§ The task
Answer these questions from the ThinkPad article below.
1. Who designed the ThinkPad for IBM, and in what year?
2. What color is the Enter key on the special model in David Hill's renders?
3. How thick a chassis does Hill estimate Lenovo could fit the concept into?

§ Text shown
= = =

If there’s ever been a truly iconic laptop in the Windows world, it’s the ThinkPad. Designed by Richard Sapper for IBM back in 1992, the ThinkPad’s clean lines and no-nonsense look made it a favorite among business users.
Twenty three years since the original was launched, Lenovo wants to bring back the classic ThinkPad with all-new internals and a few tweaks to honor its heritage.
In a blog post, Lenovo’s vice president of corporate identity and design David Hill shared renders of a special ThinkPad model with a seven-row keyboard, a blue Enter key, a 16:10 aspect ratio screen, dedicated volume controls, exposed screws and numerous status LEDs.
He also proposed the use of rubberized paint that gave the original ThinkPad its unmistakable finish, as well as a multi-color ThinkPad logo featuring the red, blue and green hues that graced IBM’s wordmark on previous models.
Taking cues from the X300 released in 2008, the concept also has room for not one, but two ThinkLights above the display. Hill estimates that Lenovo could fit it all into a chassis 18 millimeters thick.

= = =

§ Data section
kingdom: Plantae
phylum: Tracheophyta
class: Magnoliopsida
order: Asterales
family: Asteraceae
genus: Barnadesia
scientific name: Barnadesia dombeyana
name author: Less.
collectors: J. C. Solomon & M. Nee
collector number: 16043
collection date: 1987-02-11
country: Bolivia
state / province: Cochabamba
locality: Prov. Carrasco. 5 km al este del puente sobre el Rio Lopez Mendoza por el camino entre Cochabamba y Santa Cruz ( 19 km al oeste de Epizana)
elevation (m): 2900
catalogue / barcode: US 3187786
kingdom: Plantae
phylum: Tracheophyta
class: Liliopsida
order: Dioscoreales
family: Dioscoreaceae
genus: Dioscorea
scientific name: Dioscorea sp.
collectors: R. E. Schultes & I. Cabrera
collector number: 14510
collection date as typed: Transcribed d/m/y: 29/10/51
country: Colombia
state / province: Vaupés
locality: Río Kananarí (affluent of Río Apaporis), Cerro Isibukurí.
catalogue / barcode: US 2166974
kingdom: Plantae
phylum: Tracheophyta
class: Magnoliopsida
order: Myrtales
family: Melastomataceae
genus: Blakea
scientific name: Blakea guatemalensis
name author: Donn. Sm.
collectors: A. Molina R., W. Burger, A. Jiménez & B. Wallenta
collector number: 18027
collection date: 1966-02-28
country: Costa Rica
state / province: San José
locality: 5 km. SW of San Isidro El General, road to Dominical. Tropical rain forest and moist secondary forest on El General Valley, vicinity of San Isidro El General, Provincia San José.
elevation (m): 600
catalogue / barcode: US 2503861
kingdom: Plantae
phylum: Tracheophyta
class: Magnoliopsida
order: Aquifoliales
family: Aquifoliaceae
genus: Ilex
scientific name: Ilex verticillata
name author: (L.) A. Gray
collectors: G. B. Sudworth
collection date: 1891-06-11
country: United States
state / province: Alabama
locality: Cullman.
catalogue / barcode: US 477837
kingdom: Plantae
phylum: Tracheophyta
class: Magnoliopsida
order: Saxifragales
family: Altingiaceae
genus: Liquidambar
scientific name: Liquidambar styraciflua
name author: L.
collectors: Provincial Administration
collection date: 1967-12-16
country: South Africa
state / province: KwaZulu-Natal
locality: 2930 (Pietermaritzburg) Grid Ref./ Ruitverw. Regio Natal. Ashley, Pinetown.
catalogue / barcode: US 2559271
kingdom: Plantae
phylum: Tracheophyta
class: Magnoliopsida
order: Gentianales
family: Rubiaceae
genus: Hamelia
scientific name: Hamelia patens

= = =

§ Response
1. Richard Sapper, in 1992.
2. Blue.
3. 18 millimeters.